SOURCE EXTRACT: Begin
As Siddharth Dasgupta sits down to speak with me about his latest book, the passion that was the driving force behind his latest collection of short stories – The Sacred Sorrow of Sparrows – Is clear as day. 

It’s a weekday afternoon and, just a few hours after arriving from Galle, the Indian poet and novelist is chatting with me at the Shangri-la Colombo’s Kaema Sutra restaurant. He was down in the picturesque seaside town for the 2018 Galle Literary Festival, where he hosted two conversations on poetry and fiction, discussing his 2017 releases – the aforementioned Sacred Sorrow of Sparrows and his poetry collection, The Wanderlust Conspiracy.

He describes the former – “a universal examination of sorrow and melancholy as expressed through an ethnic prism of characters and cities” – as a “deeply personal and cathartic project,” while the latter is more carefree “fed by travel and movement, and the sense of having lived and breathed cities which I’ve remained close to.” Both however are a means of making sense of an ever more fractious world. 

“The world is at a very strange place in time. You need to be politically aware, geopolitically aware,” he muses. “Where I live is in a pursuit and articulation of a certain beauty, a certain bliss, almost viewing a certain poetic sensuality as an antidote of what is going on at the moment.

“I’m scouring for books, I’m scouring for food with a certain sense of character. I’m hopefully engaged in conversation that lingers. Photography – black and white photography in particular. And anything again that is an antidote to the darkness.”

Fret not though, Dasgupta isn’t as morose as this write-up may possibly make him seem. He enjoys food, movies, and music, like the rest of us, and though it is his first time in Sri Lanka he has a select few friends that he enjoys his time with. He is also rather optimistic in his worldview.

Over the course of our conversation we embark on several topics, from the simple joys of discovering new and vibrant experiences, to the rise of ‘instapoets’ – the new breed of micro poetry taking over social media – to the refugee crisis in Europe. Throughout there is one overarching theme, the importance of education.

For Dasgupta, education is less about school and more about learning and understanding the human condition. The best way to do this, he suggests, is through travel. Having only recently relocated to his hometown of Pune in India – he hesitates to call it a ‘permanent’ move such is his wanderlust – travel, he believes, helps facilitate empathy in human beings. Something he decries is increasingly lacking in these troubled times where discourse veers tragically towards walls and borders.

“That is the one way to start cultivating empathy from a very young age, get them to travel. Get them to see a child their age in China, and a child their age in India, and a child their age in Sri Lanka, and a child their age in the States. And see that they’re all the same, fed by the same hopes, facing the same challenges. And maybe that can that lead to a greater understanding.
SOURCE EXTRACT: End
PROBLEMS TO WORK ON:
1. In the interview excerpt, what city did Dasgupta recently move to?
2. Rewrite the part of the interview excerpt that begins at the words "Fret not though, Dasgupta" and stops after "importance of education.", putting "hopeful" in place of "optimistic".
3. Which countries does Dasgupta name in the last paragraph of the interview excerpt as places where children should see a child their age?
RECORDS PROVIDED: Begin
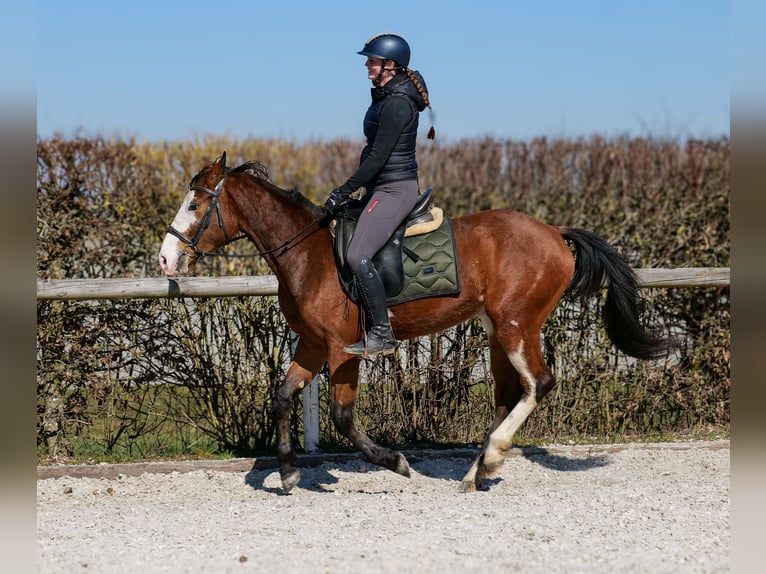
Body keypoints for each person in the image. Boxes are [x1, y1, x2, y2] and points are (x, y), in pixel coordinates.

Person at [325, 32, 433, 358]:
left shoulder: (398, 103)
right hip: (380, 188)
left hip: (395, 189)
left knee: (357, 255)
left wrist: (343, 191)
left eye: (371, 60)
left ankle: (382, 334)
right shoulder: (387, 95)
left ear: (390, 65)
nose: (367, 66)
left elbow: (378, 158)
RECORDS PROVIDED: End
SOLUTIONS FOR EACH TASK:
1. His hometown of Pune in India.

2.
Fret not though, Dasgupta isn’t as morose as this write-up may possibly make him seem. He enjoys food, movies, and music, like the rest of us, and though it is his first time in Sri Lanka he has a select few friends that he enjoys his time with. He is also rather hopeful in his worldview.

Over the course of our conversation we embark on several topics, from the simple joys of discovering new and vibrant experiences, to the rise of ‘instapoets’ – the new breed of micro poetry taking over social media – to the refugee crisis in Europe. Throughout there is one overarching theme, the importance of education.

3. China, India, Sri Lanka, and the States.